La Cour en déduit que la société Main Sécurité a soumis M. [P] à un système d’astreinte, sans lui verser de contrepartie financière et sans respecter les temps de repos, quotidien et hebdomadaire, prévus par la loi : le salarié a donc subi deux préjudices distincts ; le second de ceux-ci sera justement indemnisé par le versement de la somme de 5 000 euros de dommages et intérêts.
Dès lors, après infirmation du jugement déféré, la société Main Sécurité sera condamnée à payer à M. [P] 5 000 euros de dommages et intérêts, pour non-respect des temps de repos, quotidien et hebdomadaire.
3. Sur les dépens et l’article 700 du code de procédure civile
La société Main Sécurité, partie perdante, sera condamnée aux dépens de première instance et d’appel, en application du principe énoncé par l’article 696 du code de procédure civile.
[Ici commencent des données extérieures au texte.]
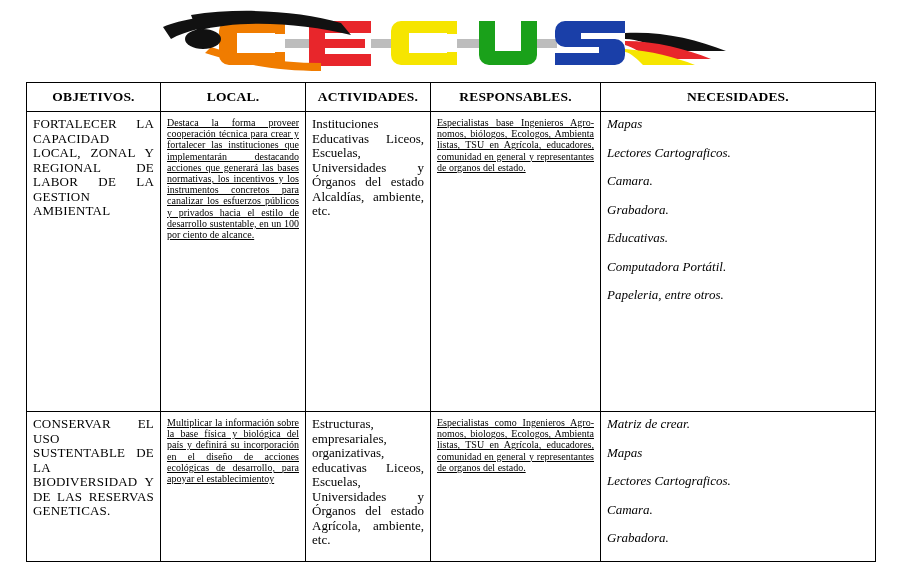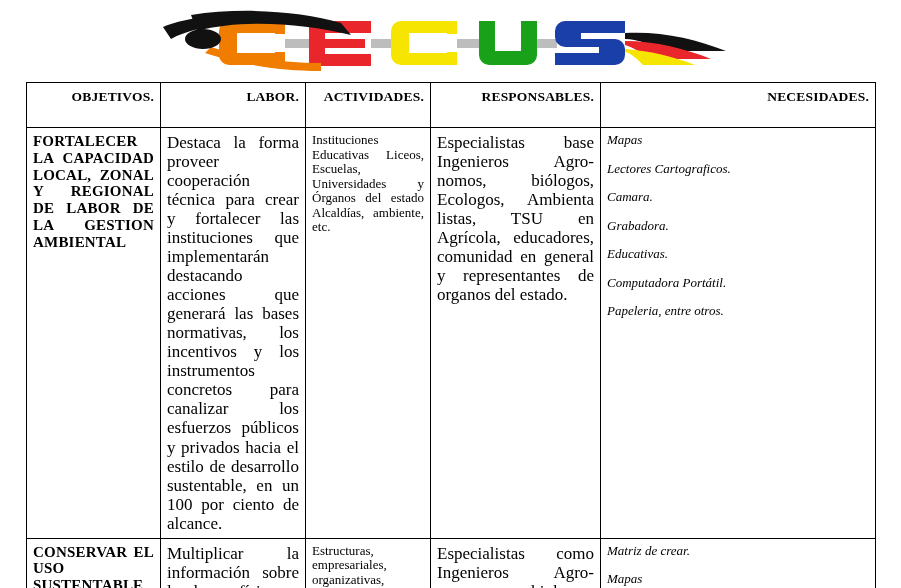--- a/index.html
+++ b/index.html
@@ -46,52 +46,53 @@
     table-layout: fixed;
   }
   table.plan th,
   table.plan td {
     border: 1px solid #000000;
     vertical-align: top;
     padding: 5px 6px 5px 6px;
     box-sizing: border-box;
   }
   table.plan th {
-    text-align: right;
+    text-align: center;
     font-weight: bold;
     font-size: 13.5px;
     letter-spacing: 0.2px;
     padding-top: 6px;
-    padding-bottom: 22px;
+    padding-bottom: 6px;
   }
   .col-1 { width: 134px; }
   .col-2 { width: 145px; }
   .col-3 { width: 125px; }
   .col-4 { width: 170px; }
   .col-5 { width: 275px; }
 
   td.objetivo {
-    font-weight: bold;
-    font-size: 15px;
+    font-weight: normal;
+    font-size: 13px;
     line-height: 1.12;
     text-align: justify;
     text-align-last: justify;
     letter-spacing: 0.2px;
   }
   td.justified {
     font-size: 13px;
     line-height: 1.12;
     text-align: justify;
     text-align-last: left;
     font-family: Liberation Serif, serif;
   }
   td.justified-full {
-    font-size: 17px;
+    font-size: 10px;
     line-height: 1.12;
     text-align: justify;
+    text-decoration: underline;
   }
   td.necesidades {
     font-size: 13px;
     line-height: 1.12;
   }
   td.necesidades .item {
     margin: 0 0 14px 0;
     font-style: italic;
   }
   td.necesidades .item:last-child {
@@ -150,21 +151,21 @@
       <colgroup>
         <col class="col-1">
           <col class="col-2">
           <col class="col-3">
           <col class="col-4">
           <col class="col-5">
       </colgroup>
       <thead>
         <tr>
           <th>OBJETIVOS.</th>
-          <th>LABOR.</th>
+          <th>LOCAL.</th>
           <th>ACTIVIDADES.</th>
           <th>RESPONSABLES.</th>
           <th>NECESIDADES.</th>
         </tr>
       </thead>
       <tbody>
         <tr class="row-1">
           <td class="objetivo">FORTALECER LA CAPACIDAD LOCAL, ZONAL Y REGIONAL DE LABOR DE LA GESTION AMBIENTAL</td>
           <td class="justified-full">Destaca la forma proveer cooperación técnica para crear y fortalecer las instituciones que implementarán destacando acciones que generará las bases normativas, los incentivos y los instrumentos concretos para canalizar los esfuerzos públicos y privados hacia el estilo de desarrollo sustentable, en un 100 por ciento de alcance.</td>
           <td class="justified">Instituciones Educativas Liceos, Escuelas, Universidades y Órganos del estado Alcaldías, ambiente, etc.</td>
@@ -176,21 +177,21 @@
             <p class="item">Grabadora.</p>
             <p class="item">Educativas.</p>
             <p class="item">Computadora Portátil.</p>
             <p class="item">Papeleria, entre otros.</p>
           </td>
         </tr>
         <tr class="row-2">
           <td class="objetivo">CONSERVAR EL USO SUSTENTABLE DE LA BIODIVERSIDAD Y DE LAS RESERVAS GENETICAS.</td>
           <td class="justified-full">Multiplicar la información sobre la base física y biológica del país y definirá su incorporación en el diseño de acciones ecológicas de desarrollo, para apoyar el establecimientoy</td>
           <td class="justified">Estructuras, empresariales, organizativas, educativas Liceos, Escuelas, Universidades y Órganos del estado Agrícola, ambiente, etc.</td>
-          <td class="justified-full">Especialistas como Ingenieros Agro-nomos, biologos, Ecologos, Ambienta listas, TSU en Agrícola, educadores, comunidad en general y representantes de organos del entre.</td>
+          <td class="justified-full">Especialistas como Ingenieros Agro-nomos, biologos, Ecologos, Ambienta listas, TSU en Agrícola, educadores, comunidad en general y representantes de organos del estado.</td>
           <td class="necesidades">
             <p class="item">Matriz de crear.</p>
             <p class="item">Mapas</p>
             <p class="item">Lectores Cartograficos.</p>
             <p class="item">Camara.</p>
             <p class="item">Grabadora.</p>
           </td>
         </tr>
       </tbody>
     </table>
Sa demande en application de l’article 700 du code de procédure civile sera rejetée.
Pour un motif tiré de l’équité, la société Main Sécurité sera condamnée à payer à M. [P] 3 000 euros en application de l’article 700 du code de procédure civile.
PAR CES MOTIFS
LA COUR,
Infirme le jugement rendu le 2 septembre 2022 par le conseil de prud’hommes de Lyon, en toutes ses dispositions déférées ;
Statuant sur les dispositions infirmées et ajoutant,
Condamne la société Main Sécurité à payer à M. [X] [P] :
— 24 005 euros au titre de la contrepartie financière des périodes d’astreinte
— 5 000 euros de dommages et intérêts, pour non-respect des temps de repos, quotidien et hebdomadaire
— 3 000 euros en application de l’article 700 du code de procédure civile ;
Condamne la société Main Sécurité aux dépens de première instance et d’appel ;
Rejette la demande de la société Main Sécurité en application de l’article 700 du code de procédure civile.